What is never mentioned or shown on TV/Movies is that when you perform CPR, there is a high probability that person will vomit on you. How many of us with CPR training are prepared for that? Even during the trainings I've had, only one instructor informed me of this. What else do I need to know?
this has to do with the heart,but is a little off the subject. 2 weeks ago i experiecced a miricle i have had a quintuple bypass ,i have 3 stents in my heart and have had several catherazations,the last 2 times they were unable to open the blockages and i was told there was nothing more could be done . my heart pains were severe and almost constant, with any kind of activity, espically if i had consumed anything .i had resigned myself to live day to day. then as i said a miricle happened i was accepted in a study to inject stem cells into my heart. within 2weeks my pain has stopped i don't have to wear a nitro patch over my heart and the nitro spray witch i could never be without for fear of dropping dead with out it, i have not used in days. as i said to me its a miricle and im sure that any who has had similar symptoms knows what im talking about there is a treatment for you if you are lucky enough to have access. this treatment is being done around the world and a few places in the u.s. i didn't think i would live long enough for it to be available to me but i got lucky .good luck to all my fellow damaged heart sufferers p.s. these stem cells were from my own blood and were not from embreotic stem cells so there is no possiblity of rejection and no fertilize eggs are involved. stanley in pompano beach.

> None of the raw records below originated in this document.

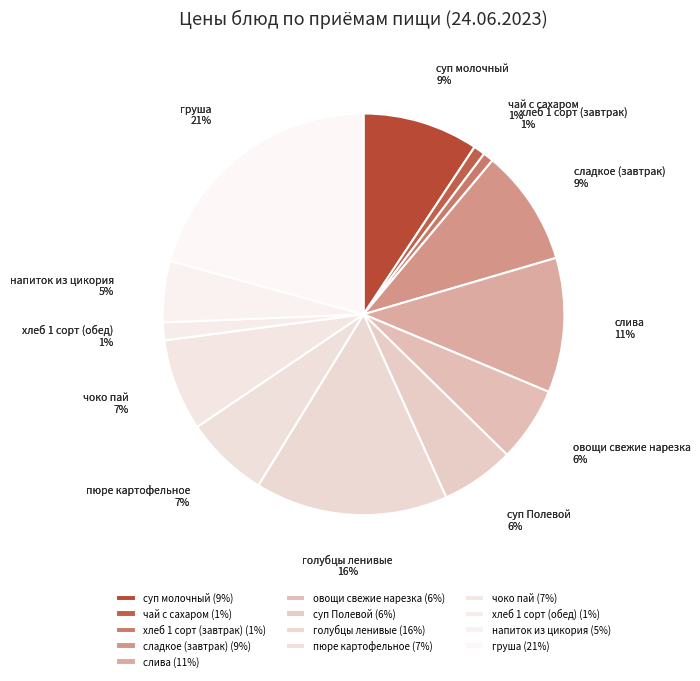

Count the number of slices in the pie.

13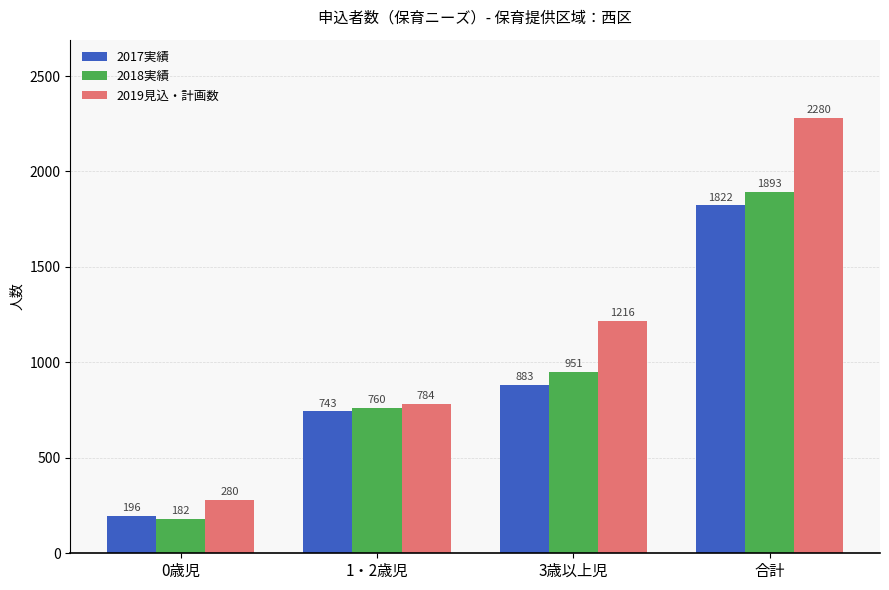

What is the difference between the second highest and second lowest values in the 2019見込・計画数 series?

432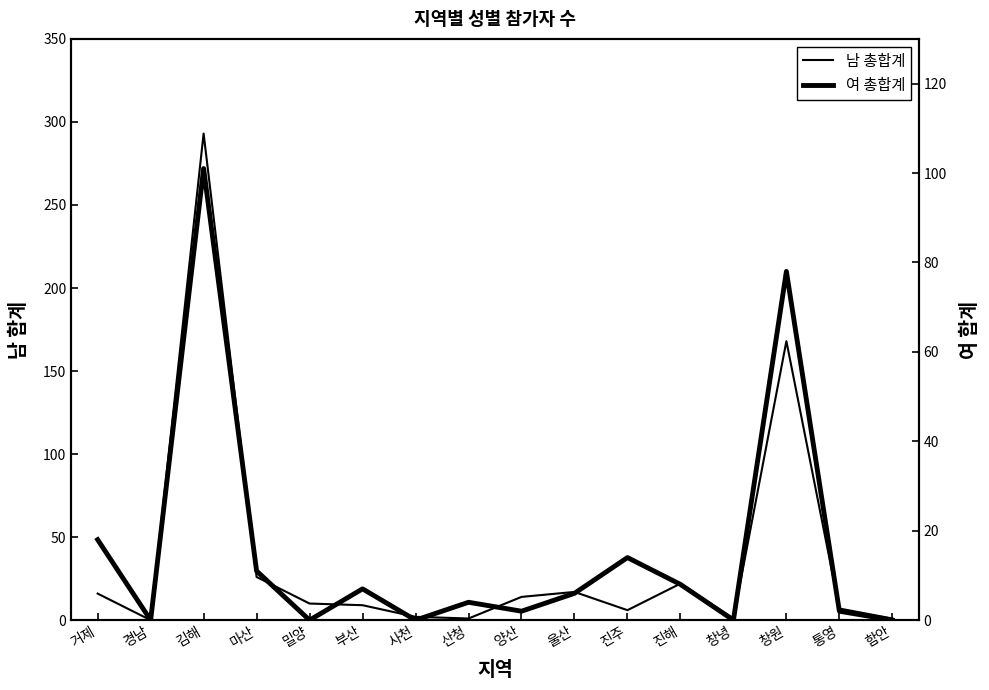

Which series ends up on top after the final intersection of 여 총합계 and 남 총합계?

남 총합계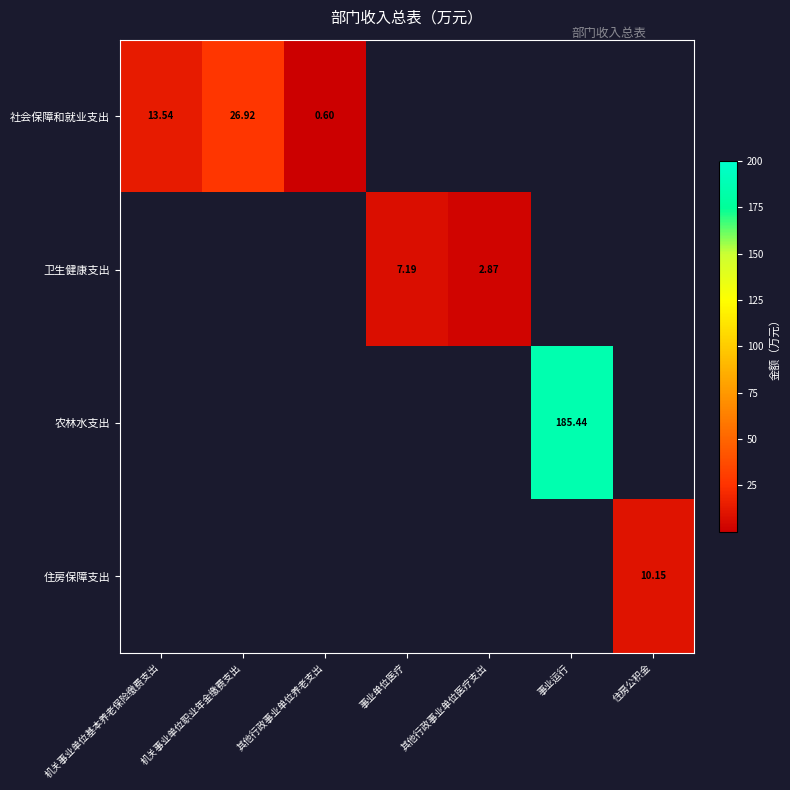

At how many categories does at least one series exceed 10?

4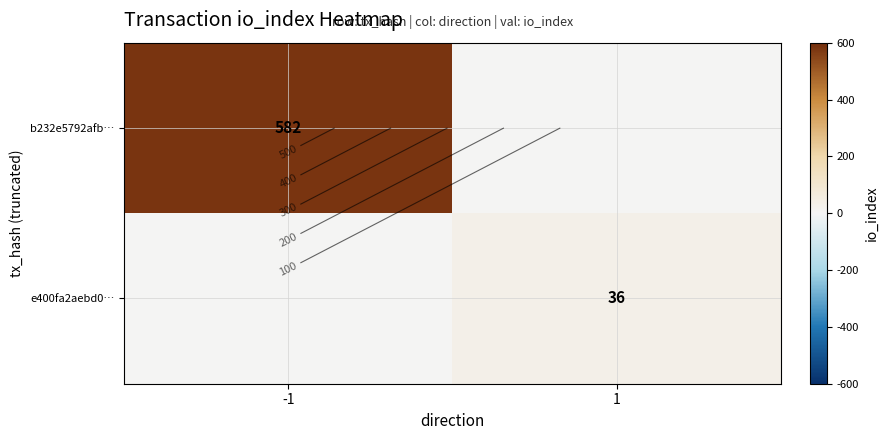

What is the difference between the highest and lowest values at -1?

582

It is wonderful that defibrillators are now found in public buildings and the machines can be run successfully by first-time users. The part that I didn't understand at first is that some irregular rhythms cannot be corrected with shocking.
Another issue is that the people who are in casino walking, gambling, etc are not identical to people in hospital beds.

I presume that if you are in a hospital bed, you are on average sicker than someone who is in an airport or casino. I would also suspect that hospitalized people would handle the insult of a cardiac arrest worse that those waiting for an airplane.